2023/2024 academic year

Note: this is a new page after some issues with the old one; the old seminar announcements will be back online in a few weeks when I manage to restore them to the new format. Thank you for your patience.

Wednesday, December 6, 2023, 3:30 pm
Nikola Kuzmanovski (UNL)

97 years after Macaulay

Abstract: In 1927, Macaulay's paper on lex ideals was published. Macaulay proved that for every homogeneous ideal in a polynomial ring, there exists a nicely structured ideal (called a lex ideal) with the same Hilbert function.
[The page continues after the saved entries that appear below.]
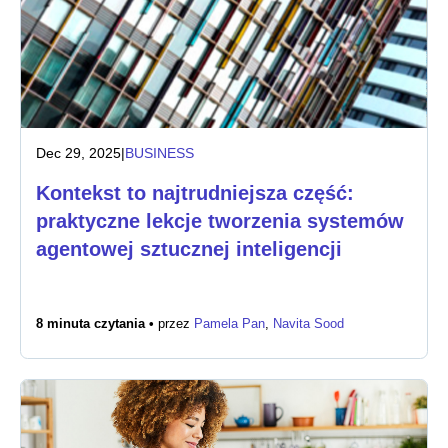
Dec 29, 2025
|
BUSINESS
Kontekst to najtrudniejsza część:
praktyczne lekcje tworzenia systemów
agentowej sztucznej inteligencji
8 minuta czytania •
przez
Pamela Pan
,
Navita Sood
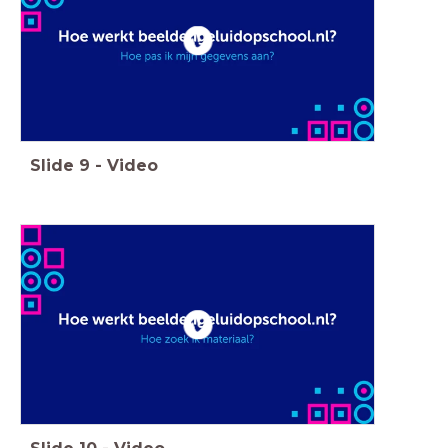
Slide
9
-
Video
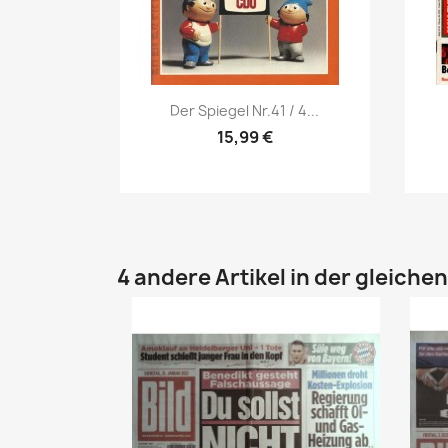
Vorschau

Der Spiegel Nr.41 / 4...
15,99 €
4 andere Artikel in der gleiche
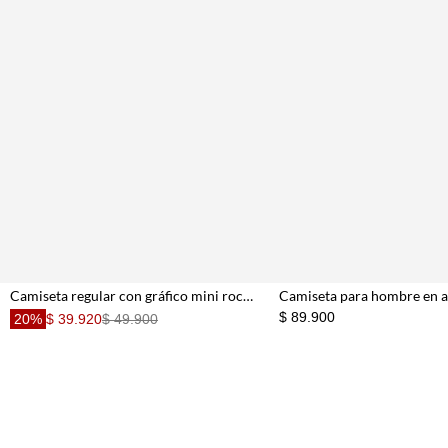
Camiseta regular con gráfico mini rock en algodón blanco para hombre
$ 89.900
20%
$ 39.920
$ 49.900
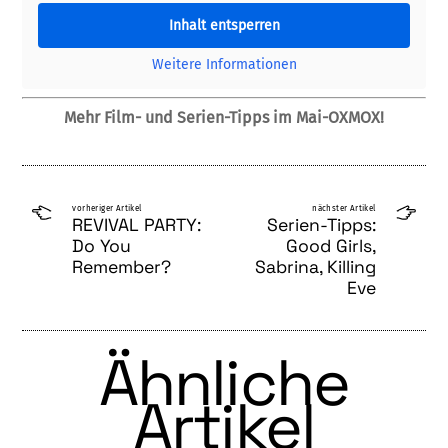
Inhalt entsperren
Weitere Informationen
Mehr Film- und Serien-Tipps im Mai-OXMOX!
vorheriger Artikel
nächster Artikel
REVIVAL PARTY:
Serien-Tipps:
Do You
Good Girls,
Remember?
Sabrina, Killing
Eve
Ähnliche
Artikel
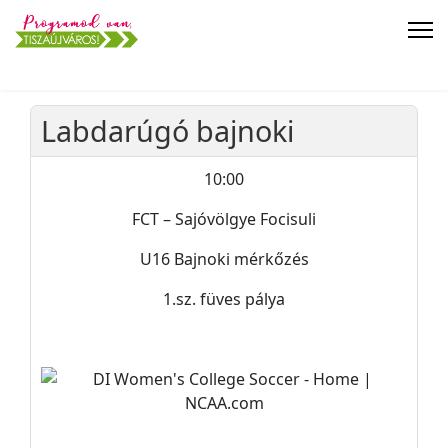
Labdarúgó bajnoki
10:00
FCT – Sajóvölgye Focisuli
U16 Bajnoki mérkőzés
1.sz. füves pálya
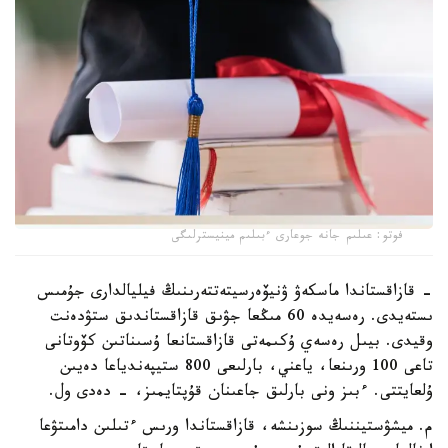
فوتو: عىلىم جانە جوعارى ءبىلىم مينيسترلىگى
- قازاقستاندا ماسكەۋ ۋنيۆەرسيتەتتەرىنىڭ فيليالدارى جۇمىس
ىستەيدى. رەسەيدە 60 مىڭعا جۋىق قازاقستاندىق ستۋدەنت
وقيدى. بيىل رەسەي ۇكىمەتى قازاقستانعا ۇسىناتىن كۆوتانى
تاعى 100 ورىنعا، ياعني، بارلىعى 800 ستيپەندياعا دەيىن
ۇلعايتتى. ءبىز ونى بارلىق جاعىنان قۇپتايمىز، - دەدى ول.
م. ميشۋستيننىڭ سوزىنشە، قازاقستاندا ورىس ءتىلىن دامىتۋعا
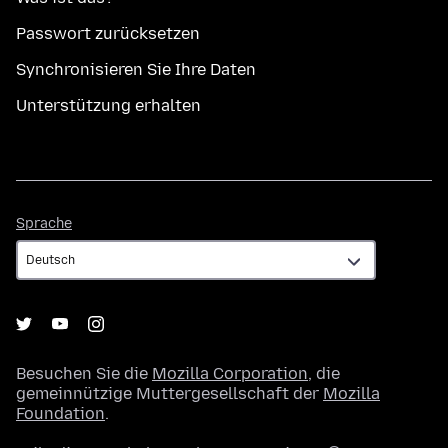
Passwort zurücksetzen
Synchronisieren Sie Ihre Daten
Unterstützung erhalten
Sprache
Sprache
Besuchen Sie die
Mozilla Corporation
, die
gemeinnützige Muttergesellschaft der
Mozilla
Foundation
.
This is the fundamental result on Hilbert function and has influenced both algebra and combinatorics throughout the last century. Unfortunately, the fields that Macaulay founded and influenced have developed separately since the publication of the Clements-Lindström Theorem in 1969.
This talk will be about a connection between extremal combinatorics and commutative algebra that will put everything into a single framework. There are several byproducts from this connection. I will deduce old and new results in both fields that give answers to questions posed by Bezrukov, Hoefel, Leck, Mermin and Peeva. Some of these results include other rings in which Macaulay's lex ideal theorem holds, and a classification in this direction.
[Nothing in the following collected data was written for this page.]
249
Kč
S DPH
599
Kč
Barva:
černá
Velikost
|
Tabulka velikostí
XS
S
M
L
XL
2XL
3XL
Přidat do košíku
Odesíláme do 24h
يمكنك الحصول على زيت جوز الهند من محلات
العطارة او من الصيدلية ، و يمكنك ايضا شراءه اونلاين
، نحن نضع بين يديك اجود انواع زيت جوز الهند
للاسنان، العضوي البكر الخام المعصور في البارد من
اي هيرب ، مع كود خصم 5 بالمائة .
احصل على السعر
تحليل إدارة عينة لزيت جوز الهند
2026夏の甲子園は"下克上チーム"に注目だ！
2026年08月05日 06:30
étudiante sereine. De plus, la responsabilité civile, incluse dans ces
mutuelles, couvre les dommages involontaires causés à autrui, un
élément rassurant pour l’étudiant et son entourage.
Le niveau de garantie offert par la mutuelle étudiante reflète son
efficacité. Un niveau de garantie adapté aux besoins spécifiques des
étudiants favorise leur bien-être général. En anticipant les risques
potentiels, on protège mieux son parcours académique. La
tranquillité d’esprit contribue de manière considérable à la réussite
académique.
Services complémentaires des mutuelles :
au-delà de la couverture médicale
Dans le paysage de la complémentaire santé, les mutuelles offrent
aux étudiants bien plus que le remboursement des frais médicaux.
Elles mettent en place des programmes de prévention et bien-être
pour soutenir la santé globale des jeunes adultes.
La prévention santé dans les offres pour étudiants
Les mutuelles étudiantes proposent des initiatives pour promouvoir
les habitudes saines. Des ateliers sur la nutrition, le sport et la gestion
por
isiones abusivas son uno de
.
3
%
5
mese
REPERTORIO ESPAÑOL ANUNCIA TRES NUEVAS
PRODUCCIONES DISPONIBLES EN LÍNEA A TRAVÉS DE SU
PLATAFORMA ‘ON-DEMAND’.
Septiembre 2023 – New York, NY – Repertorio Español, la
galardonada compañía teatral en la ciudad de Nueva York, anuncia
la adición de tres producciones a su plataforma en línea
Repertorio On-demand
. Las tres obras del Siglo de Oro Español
Wednesday, November 15, 2023, 3:30 pm
Sasha Pevzner (University of Minnesota)

Symmetric group fixed quotients of polynomial rings

Abstract: Let the symmetric group act on the polynomial ring S in n variables via variable permutation. We consider the quotient module M which sets a monomial equal to all of its images under the action. This is a module over the ring of invariants, with relatively little known about its structure. When using integer coefficients, we can embed M as an ideal inside the ring of symmetric polynomials. Doing so gives rise to a family of ideals - one for each n. Localizing at a prime p reveals striking behavior in these ideals, which stay stable (in a sense) as n grows, but jump in complexity each time n equals a multiple of p. In this talk, we will discuss the construction of this family of ideals, as well as a result and conjecture on its structure. The talk will end with a path forward towards solving the conjecture.